Unsinkable Margaret Brown



Built in 1887, Molly Brown House is a home of character with a great history and earned popularity. Margaret "Molly" Brown lived in the Victorian mansion there, on and off, until her death in 1932. Margaret Tobin Brown died of a brain tumor on October 26, 1932, in New York City She was 65 years old. The Browns moved to Denver after they struck-it-rich, and, in 1894, bought a Victorian in the fashionable Capitol Hill neighborhood.

The "unsinkable Molly Brown" moved into this stone Victorian home after she and her husband struck it rich at a gold mine in Colorado's mountains, nearly 20 years before she boarded the Titanic because it was the first boat she could get back home to visit her ailing grandson.

She and her husband J.J. Brown struck it rich in the gold rush in Leadville and moved to Denver to enjoy a l avish lifestyle. Ballet Ariel director Ilena Norton choreographed Tale of Molly Brown.” She likes to turn to history when looking for stories for new ballets, noting that Brown was an important figure in Colorado history.

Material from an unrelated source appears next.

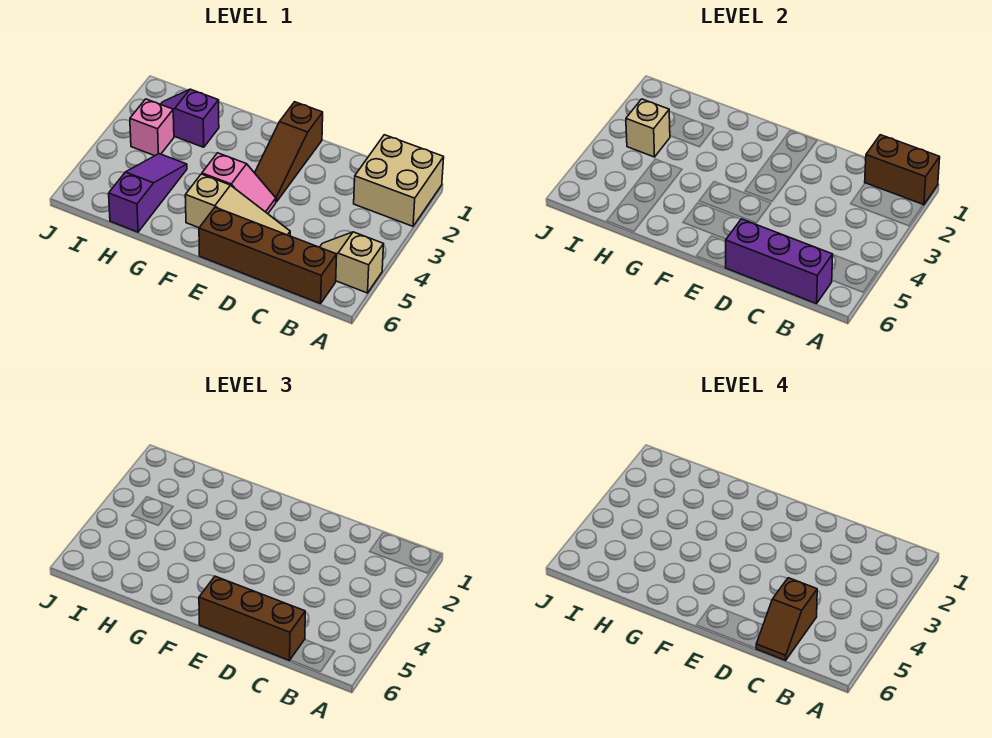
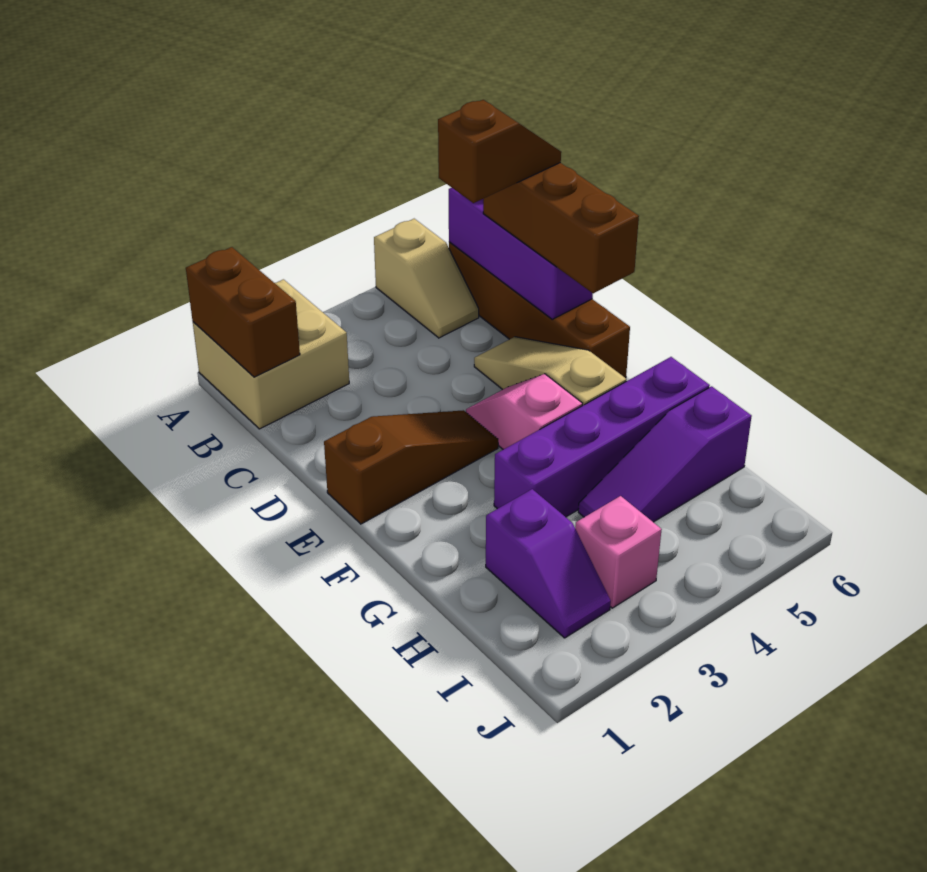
none -> purple 1x4 brick [494,357,710,517]
tan 1x1 brick [626,99,670,157] -> none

Broadway, then later Hollywood, paid tribute to the Denver socialist with musical "The Unsinkable Molly Brown," which MGM made into a movie in 1964. She married mining Vacation engineer J.J. Brown, who developed a method of shoring up mine walls so that mines could be dug deeper, which led to the 1893 discovery of gold in the Little Johnny Mine.

She was known as the Unsinkable because of her determination to return to the Titanic's wreckage looking for survivors—but Margaret Brown lived a life worthy of her place in history long before she helped lead rescue efforts aboard the famed ocean liner.

The house was sold by the children after the Browns' deaths and the furnishings sold off as well at an estate sale. And, of course, visitors will hear the harrowing first-hand account of Margaret's experiences aboard Titanic and her efforts to aid the survivors both aboard the rescue ship Carpathia and throughout the remainder of her life.

A look at the life and legend of Colorado's own Molly Brown. Tragedy struck the extended family of the Browns when Daniel Tobin's wife passed away. When Margaret was eighteen, she moved to Leadville, Colorado, with her brother and sister, inspired by tales of overnight success in the untamed West.